▸ **CHALLENGE**
Rewrite the lines of every entry, putting "species" wherever "scientific name" appears and leaving everything else as it is.

▸ **DATA FOR PROCESSING**
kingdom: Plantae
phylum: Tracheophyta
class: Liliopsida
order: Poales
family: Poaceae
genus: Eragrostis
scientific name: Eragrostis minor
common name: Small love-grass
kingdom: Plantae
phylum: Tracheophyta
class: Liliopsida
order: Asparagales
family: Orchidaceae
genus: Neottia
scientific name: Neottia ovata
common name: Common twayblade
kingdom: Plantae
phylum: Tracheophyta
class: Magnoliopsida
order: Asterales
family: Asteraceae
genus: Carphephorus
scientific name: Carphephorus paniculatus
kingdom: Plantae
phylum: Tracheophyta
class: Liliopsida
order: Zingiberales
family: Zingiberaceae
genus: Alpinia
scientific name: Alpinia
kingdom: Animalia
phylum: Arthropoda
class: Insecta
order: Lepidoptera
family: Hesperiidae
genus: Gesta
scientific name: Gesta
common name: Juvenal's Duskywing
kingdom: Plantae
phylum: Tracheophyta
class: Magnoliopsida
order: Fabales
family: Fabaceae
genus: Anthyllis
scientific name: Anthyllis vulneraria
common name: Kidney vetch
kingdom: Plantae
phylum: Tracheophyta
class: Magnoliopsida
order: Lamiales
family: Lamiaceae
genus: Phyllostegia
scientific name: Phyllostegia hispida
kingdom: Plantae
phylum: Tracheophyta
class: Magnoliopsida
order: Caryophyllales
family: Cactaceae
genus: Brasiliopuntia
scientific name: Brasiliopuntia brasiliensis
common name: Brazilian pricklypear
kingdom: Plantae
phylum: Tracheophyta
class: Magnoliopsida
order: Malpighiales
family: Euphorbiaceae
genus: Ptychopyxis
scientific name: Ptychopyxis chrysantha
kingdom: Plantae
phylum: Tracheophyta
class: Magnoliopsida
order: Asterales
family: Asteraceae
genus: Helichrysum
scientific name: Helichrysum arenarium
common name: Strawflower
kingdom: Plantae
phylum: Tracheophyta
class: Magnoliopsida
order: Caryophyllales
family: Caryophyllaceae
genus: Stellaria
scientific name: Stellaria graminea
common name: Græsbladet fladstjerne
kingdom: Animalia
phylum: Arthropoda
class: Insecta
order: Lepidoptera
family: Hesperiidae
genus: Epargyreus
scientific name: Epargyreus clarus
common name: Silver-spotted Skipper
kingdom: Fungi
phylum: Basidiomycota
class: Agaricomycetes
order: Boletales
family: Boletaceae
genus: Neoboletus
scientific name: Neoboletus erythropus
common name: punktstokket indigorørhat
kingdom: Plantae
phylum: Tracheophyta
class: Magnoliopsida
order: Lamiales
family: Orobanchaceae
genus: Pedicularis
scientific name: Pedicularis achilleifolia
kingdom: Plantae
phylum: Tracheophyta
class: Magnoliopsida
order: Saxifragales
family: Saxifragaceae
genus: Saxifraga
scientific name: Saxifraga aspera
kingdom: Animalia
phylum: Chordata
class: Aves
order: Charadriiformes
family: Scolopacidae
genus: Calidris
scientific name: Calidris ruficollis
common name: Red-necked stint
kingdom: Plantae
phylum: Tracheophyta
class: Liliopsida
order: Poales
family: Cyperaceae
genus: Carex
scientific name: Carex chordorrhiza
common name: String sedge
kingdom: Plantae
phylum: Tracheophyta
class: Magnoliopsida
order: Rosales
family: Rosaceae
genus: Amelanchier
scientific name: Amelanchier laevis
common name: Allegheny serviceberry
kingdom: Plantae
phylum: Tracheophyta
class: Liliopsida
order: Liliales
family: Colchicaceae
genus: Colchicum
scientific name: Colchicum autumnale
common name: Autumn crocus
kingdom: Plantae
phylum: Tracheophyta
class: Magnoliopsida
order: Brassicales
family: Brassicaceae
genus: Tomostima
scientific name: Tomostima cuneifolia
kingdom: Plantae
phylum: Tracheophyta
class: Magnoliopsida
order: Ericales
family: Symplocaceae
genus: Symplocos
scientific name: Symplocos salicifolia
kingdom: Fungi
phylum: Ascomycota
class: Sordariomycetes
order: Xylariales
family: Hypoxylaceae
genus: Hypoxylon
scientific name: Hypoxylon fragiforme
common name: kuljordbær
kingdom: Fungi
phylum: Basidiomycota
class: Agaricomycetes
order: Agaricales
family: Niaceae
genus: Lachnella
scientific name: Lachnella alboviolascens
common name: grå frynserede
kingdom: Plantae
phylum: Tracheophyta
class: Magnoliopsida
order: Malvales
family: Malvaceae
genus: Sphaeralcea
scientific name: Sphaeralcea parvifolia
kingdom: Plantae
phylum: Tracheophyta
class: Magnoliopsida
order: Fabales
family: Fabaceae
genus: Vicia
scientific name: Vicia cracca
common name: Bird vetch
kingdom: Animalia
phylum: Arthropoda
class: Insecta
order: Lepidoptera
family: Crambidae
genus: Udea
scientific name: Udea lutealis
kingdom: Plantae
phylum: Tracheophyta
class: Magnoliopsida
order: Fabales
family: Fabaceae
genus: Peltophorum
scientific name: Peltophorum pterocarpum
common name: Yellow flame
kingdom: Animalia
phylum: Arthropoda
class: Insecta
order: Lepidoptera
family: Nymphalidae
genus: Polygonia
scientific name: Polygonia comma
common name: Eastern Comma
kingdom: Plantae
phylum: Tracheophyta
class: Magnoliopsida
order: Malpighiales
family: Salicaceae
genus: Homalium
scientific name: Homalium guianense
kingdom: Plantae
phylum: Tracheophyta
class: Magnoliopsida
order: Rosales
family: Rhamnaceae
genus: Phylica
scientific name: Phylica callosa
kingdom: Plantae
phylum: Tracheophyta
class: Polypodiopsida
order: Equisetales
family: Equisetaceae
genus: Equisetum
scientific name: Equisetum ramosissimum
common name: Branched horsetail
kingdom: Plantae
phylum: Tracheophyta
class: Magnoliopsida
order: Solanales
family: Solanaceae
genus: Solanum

▸ **COMPLETED TASK**
kingdom: Plantae
phylum: Tracheophyta
class: Liliopsida
order: Poales
family: Poaceae
genus: Eragrostis
species: Eragrostis minor
common name: Small love-grass
kingdom: Plantae
phylum: Tracheophyta
class: Liliopsida
order: Asparagales
family: Orchidaceae
genus: Neottia
species: Neottia ovata
common name: Common twayblade
kingdom: Plantae
phylum: Tracheophyta
class: Magnoliopsida
order: Asterales
family: Asteraceae
genus: Carphephorus
species: Carphephorus paniculatus
kingdom: Plantae
phylum: Tracheophyta
class: Liliopsida
order: Zingiberales
family: Zingiberaceae
genus: Alpinia
species: Alpinia
kingdom: Animalia
phylum: Arthropoda
class: Insecta
order: Lepidoptera
family: Hesperiidae
genus: Gesta
species: Gesta
common name: Juvenal's Duskywing
kingdom: Plantae
phylum: Tracheophyta
class: Magnoliopsida
order: Fabales
family: Fabaceae
genus: Anthyllis
species: Anthyllis vulneraria
common name: Kidney vetch
kingdom: Plantae
phylum: Tracheophyta
class: Magnoliopsida
order: Lamiales
family: Lamiaceae
genus: Phyllostegia
species: Phyllostegia hispida
kingdom: Plantae
phylum: Tracheophyta
class: Magnoliopsida
order: Caryophyllales
family: Cactaceae
genus: Brasiliopuntia
species: Brasiliopuntia brasiliensis
common name: Brazilian pricklypear
kingdom: Plantae
phylum: Tracheophyta
class: Magnoliopsida
order: Malpighiales
family: Euphorbiaceae
genus: Ptychopyxis
species: Ptychopyxis chrysantha
kingdom: Plantae
phylum: Tracheophyta
class: Magnoliopsida
order: Asterales
family: Asteraceae
genus: Helichrysum
species: Helichrysum arenarium
common name: Strawflower
kingdom: Plantae
phylum: Tracheophyta
class: Magnoliopsida
order: Caryophyllales
family: Caryophyllaceae
genus: Stellaria
species: Stellaria graminea
common name: Græsbladet fladstjerne
kingdom: Animalia
phylum: Arthropoda
class: Insecta
order: Lepidoptera
family: Hesperiidae
genus: Epargyreus
species: Epargyreus clarus
common name: Silver-spotted Skipper
kingdom: Fungi
phylum: Basidiomycota
class: Agaricomycetes
order: Boletales
family: Boletaceae
genus: Neoboletus
species: Neoboletus erythropus
common name: punktstokket indigorørhat
kingdom: Plantae
phylum: Tracheophyta
class: Magnoliopsida
order: Lamiales
family: Orobanchaceae
genus: Pedicularis
species: Pedicularis achilleifolia
kingdom: Plantae
phylum: Tracheophyta
class: Magnoliopsida
order: Saxifragales
family: Saxifragaceae
genus: Saxifraga
species: Saxifraga aspera
kingdom: Animalia
phylum: Chordata
class: Aves
order: Charadriiformes
family: Scolopacidae
genus: Calidris
species: Calidris ruficollis
common name: Red-necked stint
kingdom: Plantae
phylum: Tracheophyta
class: Liliopsida
order: Poales
family: Cyperaceae
genus: Carex
species: Carex chordorrhiza
common name: String sedge
kingdom: Plantae
phylum: Tracheophyta
class: Magnoliopsida
order: Rosales
family: Rosaceae
genus: Amelanchier
species: Amelanchier laevis
common name: Allegheny serviceberry
kingdom: Plantae
phylum: Tracheophyta
class: Liliopsida
order: Liliales
family: Colchicaceae
genus: Colchicum
species: Colchicum autumnale
common name: Autumn crocus
kingdom: Plantae
phylum: Tracheophyta
class: Magnoliopsida
order: Brassicales
family: Brassicaceae
genus: Tomostima
species: Tomostima cuneifolia
kingdom: Plantae
phylum: Tracheophyta
class: Magnoliopsida
order: Ericales
family: Symplocaceae
genus: Symplocos
species: Symplocos salicifolia
kingdom: Fungi
phylum: Ascomycota
class: Sordariomycetes
order: Xylariales
family: Hypoxylaceae
genus: Hypoxylon
species: Hypoxylon fragiforme
common name: kuljordbær
kingdom: Fungi
phylum: Basidiomycota
class: Agaricomycetes
order: Agaricales
family: Niaceae
genus: Lachnella
species: Lachnella alboviolascens
common name: grå frynserede
kingdom: Plantae
phylum: Tracheophyta
class: Magnoliopsida
order: Malvales
family: Malvaceae
genus: Sphaeralcea
species: Sphaeralcea parvifolia
kingdom: Plantae
phylum: Tracheophyta
class: Magnoliopsida
order: Fabales
family: Fabaceae
genus: Vicia
species: Vicia cracca
common name: Bird vetch
kingdom: Animalia
phylum: Arthropoda
class: Insecta
order: Lepidoptera
family: Crambidae
genus: Udea
species: Udea lutealis
kingdom: Plantae
phylum: Tracheophyta
class: Magnoliopsida
order: Fabales
family: Fabaceae
genus: Peltophorum
species: Peltophorum pterocarpum
common name: Yellow flame
kingdom: Animalia
phylum: Arthropoda
class: Insecta
order: Lepidoptera
family: Nymphalidae
genus: Polygonia
species: Polygonia comma
common name: Eastern Comma
kingdom: Plantae
phylum: Tracheophyta
class: Magnoliopsida
order: Malpighiales
family: Salicaceae
genus: Homalium
species: Homalium guianense
kingdom: Plantae
phylum: Tracheophyta
class: Magnoliopsida
order: Rosales
family: Rhamnaceae
genus: Phylica
species: Phylica callosa
kingdom: Plantae
phylum: Tracheophyta
class: Polypodiopsida
order: Equisetales
family: Equisetaceae
genus: Equisetum
species: Equisetum ramosissimum
common name: Branched horsetail
kingdom: Plantae
phylum: Tracheophyta
class: Magnoliopsida
order: Solanales
family: Solanaceae
genus: Solanum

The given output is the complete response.